No doubt international arbitrators stick, in principle, to pacta, and one could contend that this has nothing to do with lex mercatoria, since this principle is embodied in practically all municipal legislations (however, not without differences as to its strength, and consequently as to its effects). It is to be noted, nevertheless, that very frequently, when they apply pacta sunt servanda arbitrators do not refer to a particular municipal legislation; they see the principle as a general one, which means that it is applied as an element of the lex mercatoria, and therefore, that its actual consequences are not to be taken from any municipal law whatsoever.

This trend explains that certain awards have admitted, albeit in exceptional cases, the application of rebus sic stantibus. Thus, an international award, while referring to Swiss law, which admits under severe conditions the revision of contracts, decided that these conditions were to be applied in a more flexible manner in respect of international contracts.25 Another previous award did not exclude the principle of rebus sic stantibus, however, stating that its application should be limited to cases where constraining reasons justify it, taking into account not only the fundamental character of the changes in circumstances which are invoked, but equally the particular type of contract involved, the requirements of fairness and all the circumstances of the case.

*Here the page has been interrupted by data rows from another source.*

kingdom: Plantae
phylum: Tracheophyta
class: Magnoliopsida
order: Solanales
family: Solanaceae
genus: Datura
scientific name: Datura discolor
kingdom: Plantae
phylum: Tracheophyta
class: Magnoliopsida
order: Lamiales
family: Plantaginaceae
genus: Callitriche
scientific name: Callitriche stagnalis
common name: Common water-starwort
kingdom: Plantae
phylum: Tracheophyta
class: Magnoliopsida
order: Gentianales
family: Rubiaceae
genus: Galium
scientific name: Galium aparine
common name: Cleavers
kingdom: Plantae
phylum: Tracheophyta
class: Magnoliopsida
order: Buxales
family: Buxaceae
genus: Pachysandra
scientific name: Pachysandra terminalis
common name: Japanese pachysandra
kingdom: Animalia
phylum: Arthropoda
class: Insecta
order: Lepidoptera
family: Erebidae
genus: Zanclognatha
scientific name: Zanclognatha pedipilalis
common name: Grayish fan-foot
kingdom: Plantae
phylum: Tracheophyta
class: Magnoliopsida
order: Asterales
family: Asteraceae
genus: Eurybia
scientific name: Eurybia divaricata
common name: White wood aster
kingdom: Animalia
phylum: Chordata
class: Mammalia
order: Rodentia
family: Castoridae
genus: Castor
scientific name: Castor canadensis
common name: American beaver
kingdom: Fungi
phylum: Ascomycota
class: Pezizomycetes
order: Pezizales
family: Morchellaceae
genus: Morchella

My last example will be the obligation for a creditor to minimise the damage he suffers because of the non-fulfilment by the debtor of his own commitments. This obligation, generally admitted, as far as I know, in Common Law, is not so largely and clearly consecrated in Civil Law.

Now, a number of international awards have applied it as a general principle of international trade, not referring in particular to a Common Law system.26 Moreover, the principle may be combined with the obligation to renegotiate the contract in good faith.27

25 ICC Award, Case No 1512 /71 , 101 Clunet 902 (1974); 2748/74, 102 Clunet 905 (1974).
26 ICC Award, Case Nos 2103/72, 101 Clunet 902 (1974); 2748/74, 102 Clunet 905 (1975); 2291/75, 103 Clunet 989 (1976) ; 2520/75, 103 Clunet 992 (1976) .
27 ICC Award, Case No 2748/74, 102 Clunet 905 (1975).